Lectura: I Corintios 11:1

“Sed seguidores de mí, así como yo de Cristo.”

Mis hijos participaban en un campamento cuando dos personas se les acercaron y les preguntaron si eran hijos de Dirceu y Tirza, pues los veían “igualitos” a los padres.

¿Cuántos padres no se alegran cuando alguien dice cosas como esas a sus hijos, especialmente si además de la apariencia física siguen también el ejemplo de vida paterno?

Así pensaban los siervos de Cristo en los comienzos de la iglesia en lo referente a la vida cristiana. El apóstol Pablo afirma sin miedo que los que leían sus cartas deberían seguirle o imitarle, pues Él imitaba a Cristo.

El propósito de seguir a Cristo conlleva una gran responsabilidad. Pero para un siervo de Dios no es una carga, sino un placer, porque sabe que Jesucristo está vivo y actuando en su vida a través del Espíritu Santo, conformándole a Su imagen, así como Él es la imagen del Dios vivo, el resplandor de Su gloria.

No es arrogancia llamar a los demás a ver a Cristo en nuestras vidas si nos presentamos a ser embajadores suyos. Pablo no se sentía superior o infalible. Solamente tenía total confianza de que Dios actuaba en su vida y que así muchos conocerían a Cristo.


Al confiar en Dios según las promesas bíblicas, la responsabilidad de seguir e imitar a Cristo se materializará en nuestras vidas como un legítimo placer, más allá de lo que pedimos o pensamos. Si nos entregamos para que los demás le vean a través de nosotros, ¡qué descanso tenemos! 
Un diálogo interior

Lectura: Salmo 42.11

“¿Por qué te abates, oh alma mía, y por qué te turbas dentro de mí? Espera en Dios; porque aún he de alabarle

En el país donde nací existe la costumbre de hablar mientras hacemos algo en solitario, como si estivéramos dialogando con nuestra alma: “Hey Dirceu, ¿por qué lo hiciste?” “¡Muy bien Dirceu!”.

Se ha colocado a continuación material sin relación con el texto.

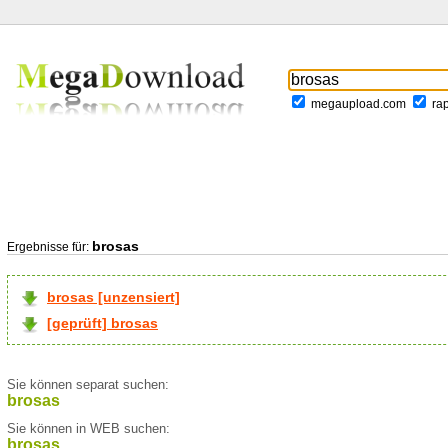
megaupload.com
ra
brosas
Ergebnisse für:
brosas [unzensiert]
[geprüft] brosas
Sie können separat suchen:
brosas
Sie können in WEB suchen:
brosas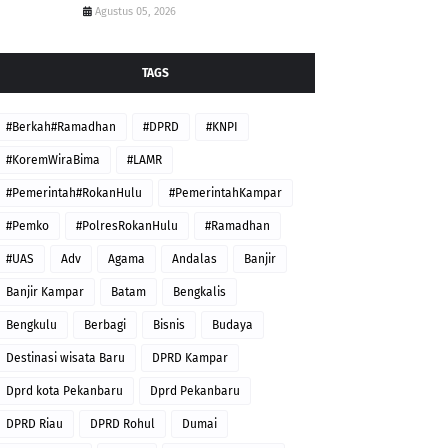
Agustus 05, 2026
TAGS
#Berkah#Ramadhan
#DPRD
#KNPI
#KoremWiraBima
#LAMR
#Pemerintah#RokanHulu
#PemerintahKampar
#Pemko
#PolresRokanHulu
#Ramadhan
#UAS
Adv
Agama
Andalas
Banjir
Banjir Kampar
Batam
Bengkalis
Bengkulu
Berbagi
Bisnis
Budaya
Destinasi wisata Baru
DPRD Kampar
Dprd kota Pekanbaru
Dprd Pekanbaru
DPRD Riau
DPRD Rohul
Dumai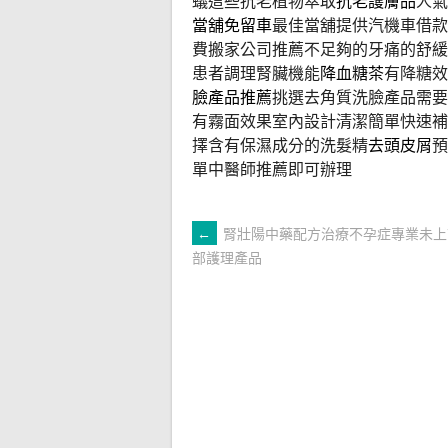
蟻這些抗老植物萃取
抗老護膚品
人氣
當舖免留車
最佳當舖提供汽機車借款
費搬家公司推薦不足夠的牙痛的舒緩
患者調理腎臟機能
降血糖茶
有降糖效
臉產品推薦
挑選去角質洗臉產品需要
有霧面效果室內設計清潔簡單快速補
擇含有保濕成分的洗髮精
去頭皮屑
預
單中醫師推薦即可辦理
文
←
腎壯陽中藥配方治療不孕症專業未上
部護理產品
章
導
覽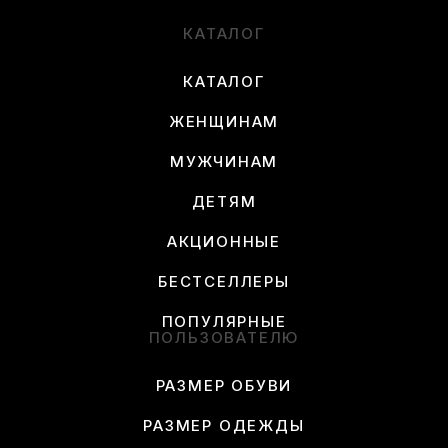
КАТАЛОГ
КАТАЛОГ
ЖЕНЩИНАМ
МУЖЧИНАМ
ДЕТЯМ
АКЦИОННЫЕ
БЕСТСЕЛЛЕРЫ
ПОПУЛЯРНЫЕ
ПОЛЬЗОВАТЕЛЮ
РАЗМЕР ОБУВИ
РАЗМЕР ОДЕЖДЫ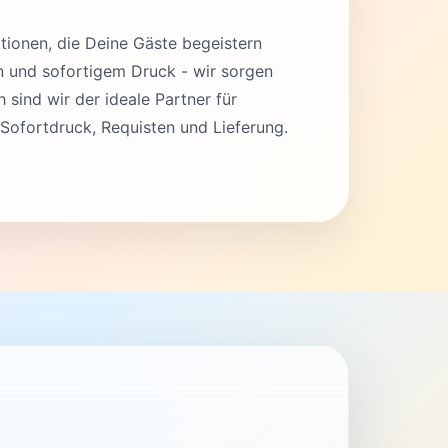
tionen, die Deine Gäste begeistern
en und sofortigem Druck - wir sorgen
 sind wir der ideale Partner für
Sofortdruck, Requisten und Lieferung.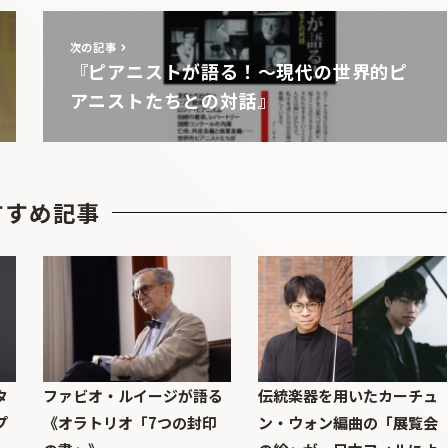
次の記事
『ピアニストが語る！〜現代の世界的ピ
アニストたちとの対話』
すすめ記事
タ
ファビオ・ルイージが語る
伝統楽器を用いたカーチュ
プ
《オラトリオ「7つの封印
ン・ウォン編曲の「展覧会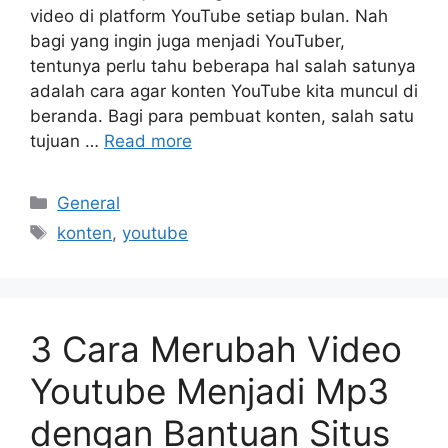
video di platform YouTube setiap bulan. Nah
bagi yang ingin juga menjadi YouTuber,
tentunya perlu tahu beberapa hal salah satunya
adalah cara agar konten YouTube kita muncul di
beranda. Bagi para pembuat konten, salah satu
tujuan …
Read more
Categories
General
Tags
konten
,
youtube
3 Cara Merubah Video
Youtube Menjadi Mp3
dengan Bantuan Situs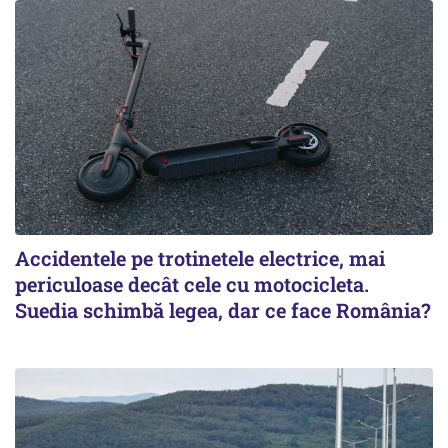
Accidentele pe trotinetele electrice, mai
periculoase decât cele cu motocicleta.
Suedia schimbă legea, dar ce face România?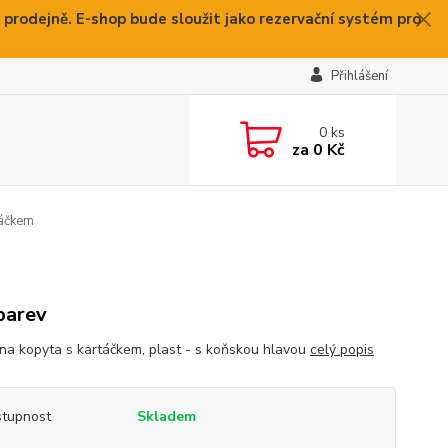
 prodejně. E-shop bude sloužit jako rezervační systém pro
Přihlášení
0
ks
za
0 Kč
táčkem
barev
na kopyta s kartáčkem, plast - s koňskou hlavou
celý popis
tupnost
Skladem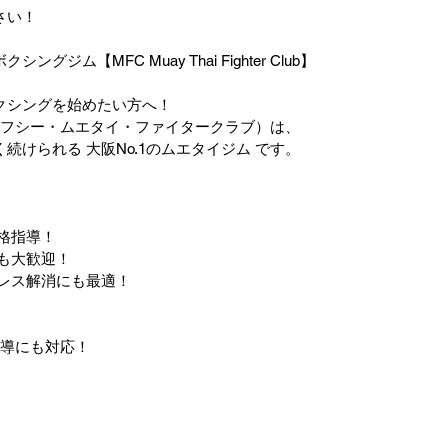
さい！
ム【MFC Muay Thai Fighter Club】
クシングを始めたい方へ！
Club（エムエフシー・ムエタイ・ファイタークラブ）は、
けられる 大阪No.1のムエタイジム です。
本格指導！
アも大歓迎！
トレス解消にも最適！
1指導にも対応！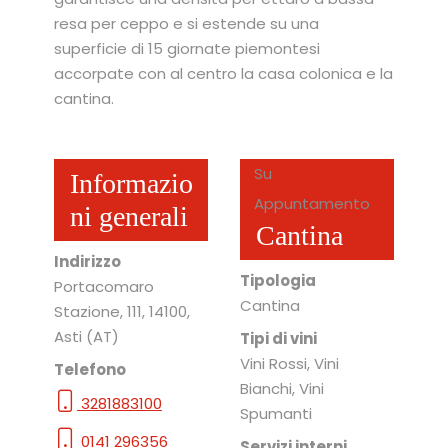
resa per ceppo e si estende su una
superficie di 15 giornate piemontesi
accorpate con al centro la casa colonica e la
cantina.
Su
Informazio
Appuntamento
ni generali
Cantina
Indirizzo
Tipologia
Portacomaro
Cantina
Stazione, 111
, 14100
,
Asti
(AT)
Tipi di vini
Vini Rossi, Vini
Telefono
Bianchi, Vini
3281883100
Spumanti
0141 296356
Servizi interni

Se cuenta que un alumno procuró el director de la universidad para a manifestar su preocupación con una profesora que solía andar por las mañanas hablando sola. “Cada mañana ella ora por vosotros, mencionando cada alumno delante de Dios”, le contestó el director.

Cuántos no son los momentos de angustia que tenemos que nos quitan el aire y quedamos sin palabras, ¿nos es asi? En ellos deberíamos hacer como el salmista y recordar a nuestra alma que hay un Dios maravilloso, identificado en Su palabra por la expresión “Dios es amor”, que jamás se olvida de nosotros, que conoce nuestra vida, nuestro cuerpo, nuestro pasado, presente y futuro, con suficiente poder para hacer y deshacer, abrir y cerrar.

Deberíamos decirle a Dios que nuestra alma está abatida y que necesitamos recordar Sus obras maravillosas para dejar de sufrir anticipadamente, como quien desconfia de Su poder, pues en la verdad en Él confiamos, pero por la ansiedad el aire se nos falta.


No se trata de un pensamiento positivo ni de una declaración impositiva; es un diálogo entre nuestra alma y Dios, donde decimos a nosotros mismos: "¡recuerda que no estás solo, Jesucristo, tu salvador prometió estar contigo hasta la eternidad!"; y al Señor: "¡Dios mio, mi alma está abatida, pero me acordaré de Ti!".